Only a maniac would adapt “Moby Dick” for the screen — so it’s a good thing John Huston was crazy.

The American director best known for “The African Queen” (1951), “The Treasure of the Sierra Madre” (1948), and “The Maltese Falcon” (1941) almost always cap­tained movies based on novels. But his 1956 adap­tation of Herman Melville’s whale tale aimed for some­thing greater than these. It was to be the defin­itive film version of the great American novel.

Huston pulled out all the stops: Ray Bradbury on the screenplay. Gregory Peck as Ahab. Orson Welles as the fiery sea preacher Father Mapple. And running beneath them all, a giant ani­ma­tronic Moby Dick.

Huston shot most of the film in Ireland and Wales, swapping over-developed New England loca­tions for these more rural coast­lines. The ani­ma­tronic whale drifted out to sea early in the pro­duction. Huston made up for the loss grandly by filling in a number of the whaling scenes with real footage of Por­tuguese whalers he fol­lowed to the Madeira Islands.

If only the rest of the film had been as grand. Bradbury worked largely on his impres­sions of what the novel was about because — as he admitted to Huston early on — he had “never been able to read the damned thing.”

For his own part, Huston read himself too much into the novel. In Bradbury’s semi-fic­tion­alized account of the pro­duction, “Green Shadows, White Whale” (1992), the author describes how Huston forced his crew to indulge in his every obsession — until he became much like the mono­ma­niacal Ahab himself.

And yet the movie holds up. Although it couldn’t carry water for the original novel, Huston’s film conveys the same high-energy brooding that made Melville’s Ahab so mag­netic. The camera angles rock with a seasick reg­u­larity and the film’s washed-out color palette drifts into a strange fever dream.
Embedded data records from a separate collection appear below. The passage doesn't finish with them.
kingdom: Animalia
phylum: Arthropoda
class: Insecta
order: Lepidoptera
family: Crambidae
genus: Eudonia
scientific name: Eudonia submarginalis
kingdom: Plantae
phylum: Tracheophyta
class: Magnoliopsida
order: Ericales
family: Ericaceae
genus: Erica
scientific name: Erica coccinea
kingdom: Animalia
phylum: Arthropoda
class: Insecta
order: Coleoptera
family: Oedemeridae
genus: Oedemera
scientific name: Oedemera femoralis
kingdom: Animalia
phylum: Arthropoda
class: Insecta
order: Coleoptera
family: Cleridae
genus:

But most impor­tantly, without “Moby Dick,” there would be no “Jaws” (1975). Steven Spielberg admired the film so much — par­tic­u­larly Peck’s por­trayal of Ahab — that he wanted to include a nod to the char­acter in his breakout film. The young director envi­sioned a smoky scene intro­ducing the shark-obsessed char­acter Quint where he watches “Moby Dick” and laughs at the inac­curate por­trayals of human suf­fering.

Peck, however, refused to allow it, as he was ashamed of Ahab and didn’t want to res­urrect the per­for­mance.